This $19.6 billion impact of the Longevity Economy was driven by $19.8 billion in consumer spending by 50-plus households in Montana, or 58% of total comparable consumer spending. The categories where Longevity Economy spending accounted for the largest share of total consumer spending were health care (68%), entertainment (59%), and utilities (58%).
The Longevity Economy is the sum of all economic activity in Montana that is supported by the consumer spending of households headed by someone age 50 or older—both in Montana, as well as spending on exports from Montana to other states and DC. This includes the direct, indirect (supply chain), and induced economic effects of this spending. The induced impact involves the ripple effects from the spending of those employed either directly or indirectly.
People over 50 also make a significant contribution to Montana’s workforce, with 68% of people 50-64 employed, compared to 81% of people 25-49. Overall, people over 50 represent 37% of Montana’s workforce. Among employed people, 21% of those 50-64 are self-employed entrepreneurs, compared with 12% of those 25-49. Additionally, 43% of those 50-64 work in professional occupations, compared to 47% of those 25-49.
AARP recently released the Longevity Economy report, an in-depth look at how our nation’s population of 111 million 50-plus consumers impacts the economy. According to the report, nationwide the 50-plus cohort makes up 35% of the U.S. population. This cohort generates $7.6 trillion in economic activity -- if the Longevity Economy were a country, it would be the world’s third largest economy.

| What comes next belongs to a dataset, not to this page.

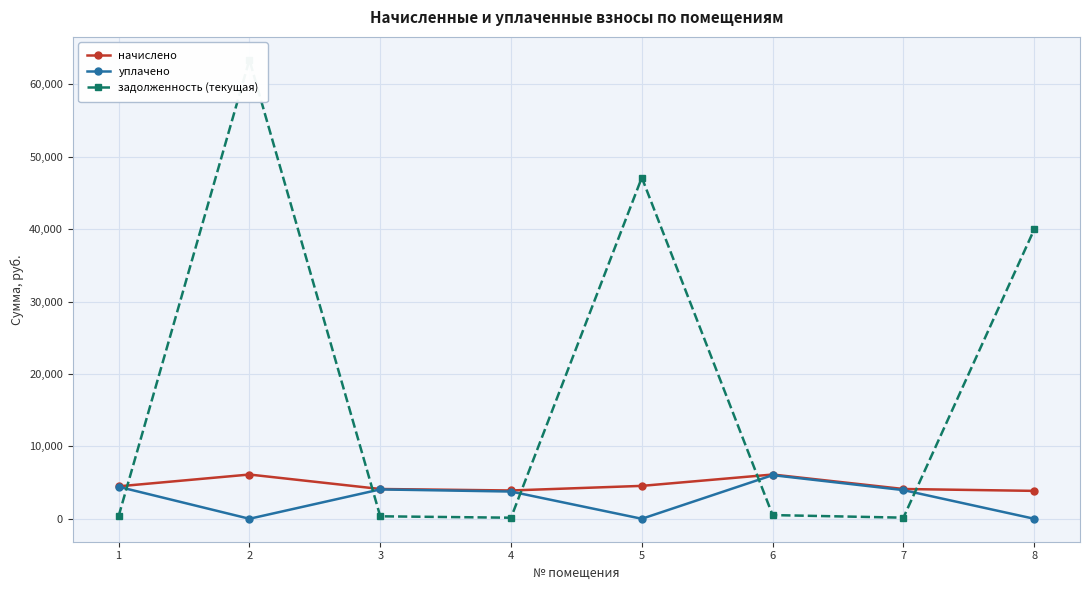

At which category does начислено reach its first local valley?

4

As a group, the 50-plus hold 83% of U.S. household wealth and their spending supports 89 million jobs. They are also in the workforce – earning wages and generating tax revenue. They also tend to stay employed longer and spend more. One in three business was started by someone 50 or older. Their desire to maintain independence and stay engaged drives innovation like smartphone apps, remote monitoring and ambient computing.

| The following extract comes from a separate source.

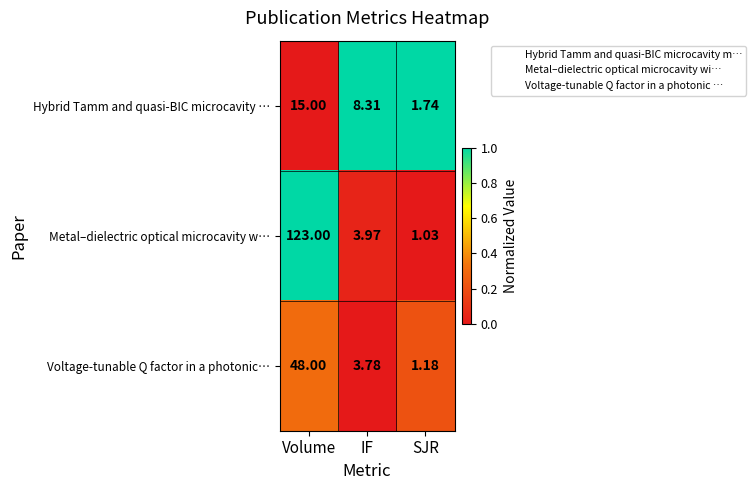

Between Volume and SJR, which series saw the biggest shift?

Metal–dielectric optical microcavity w…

Additional key findings from the report include:
America’s Longevity Economy is Becoming More Diverse: By 2050, Black, Hispanic, Asian, and other non-white groups will make up 45 percent of the 50-plus population, compared with 26 percent in 2015. This will influence the types of goods and services that the 50-plus population consumes and invests in.
50-plus Workers are a Contributing Force in the Workplace and Have High Rates of Entrepreneurship: People 50-plus are staying employed for longer, earning wages, spending more money, generating tax revenue, and producing economic value for an extended period of time. Those aged 55-64 have had the highest rate of entrepreneurial activity in the US over the last 10 years and one in three businesses in the US in that timeframe was started by an entrepreneur aged 50 or older.

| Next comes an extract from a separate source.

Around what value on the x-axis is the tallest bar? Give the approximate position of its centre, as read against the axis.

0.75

Compelling findings regarding 50-plus Workers and Productivity: There’s a long-held myth about increasing age and decreasing productivity— that perhaps older workers are not as quick, agile or capable as their younger counterparts. While this may hold true in a few specific occupations, data suggest that the worker productivity does not diminish with age. In many cases, productivity may actually increase—even at advanced ages. The reason: Older workers tend to be active in industries that are more knowledge-intensive and less physically demanding. Workers who remain in the labor force in such roles and sectors therefore tend to be more highly educated and productive than their younger counterparts.
The Longevity Economy Supports Job Sustainability: In 2015 alone, spending by people aged 50 and over in the U.S. supported more than 89.4 million jobs and more than $4.7 trillion in the nation’s labor income — 61 percent of all U.S. jobs and 43 percent of labor income was related to this groups’ spending, affecting health services, education and other industries.
Motivation of the 50-plus Influences Business Technology: The 50-plus population has a strong desire to maintain independence and stay active while aging, resulting in businesses developing new technologies – such as remote monitoring, smartphone apps and ambient computing – that cater to them.
50-plus Population is Philanthropic and Charitable: Baby Boomers are found to donate at a larger rate than younger generations, with 80 percent of those 65-plus giving to charity in 2015. Boomers also spend more time volunteering – individuals 55-64 spend 128 hours per year while those 65-plus spend 133 hours per year. In addition, 83 percent of US household wealth is held by those over 50 years old.
The report highlights the fact that the Longevity Economy is redefining economic lines in successfully changing the face of the workforce, helping advance technology and breaking through the traditional perceptions of what it means to age.